[Stored data entries]

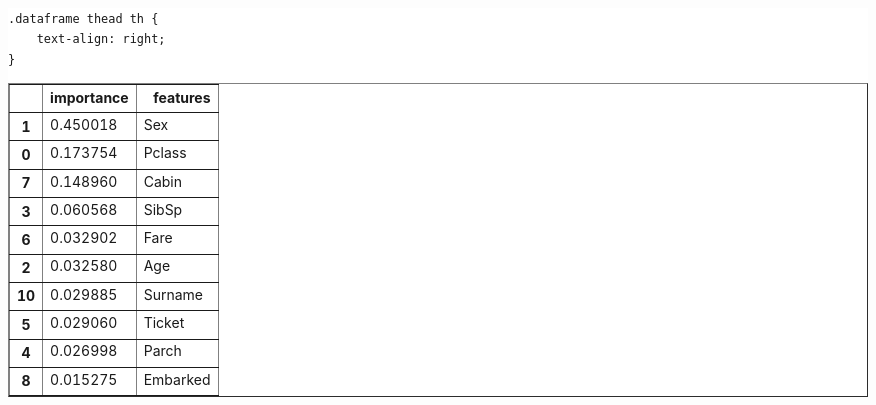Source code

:     .dataframe thead th {
        text-align: right;
    }
</style>
<table border="1" class="dataframe">
  <thead>
    <tr style="text-align: right;">
      <th></th>
      <th>importance</th>
      <th>features</th>
    </tr>
  </thead>
  <tbody>
    <tr>
      <th>1</th>
      <td>0.450018</td>
      <td>Sex</td>
    </tr>
    <tr>
      <th>0</th>
      <td>0.173754</td>
      <td>Pclass</td>
    </tr>
    <tr>
      <th>7</th>
      <td>0.148960</td>
      <td>Cabin</td>
    </tr>
    <tr>
      <th>3</th>
      <td>0.060568</td>
      <td>SibSp</td>
    </tr>
    <tr>
      <th>6</th>
      <td>0.032902</td>
      <td>Fare</td>
    </tr>
    <tr>
      <th>2</th>
      <td>0.032580</td>
      <td>Age</td>
    </tr>
    <tr>
      <th>10</th>
      <td>0.029885</td>
      <td>Surname</td>
    </tr>
    <tr>
      <th>5</th>
      <td>0.029060</td>
      <td>Ticket</td>
    </tr>
    <tr>
      <th>4</th>
      <td>0.026998</td>
      <td>Parch</td>
    </tr>
    <tr>
      <th>8</th>
      <td>0.015275</td>
      <td>Embarked</td>
    </tr>
    <tr>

→ Work instruction:
Show every line in the entries above that contains the string "right", treating uppercase and lowercase letters as different.

→ Written solution:
        text-align: right;
    <tr style="text-align: right;">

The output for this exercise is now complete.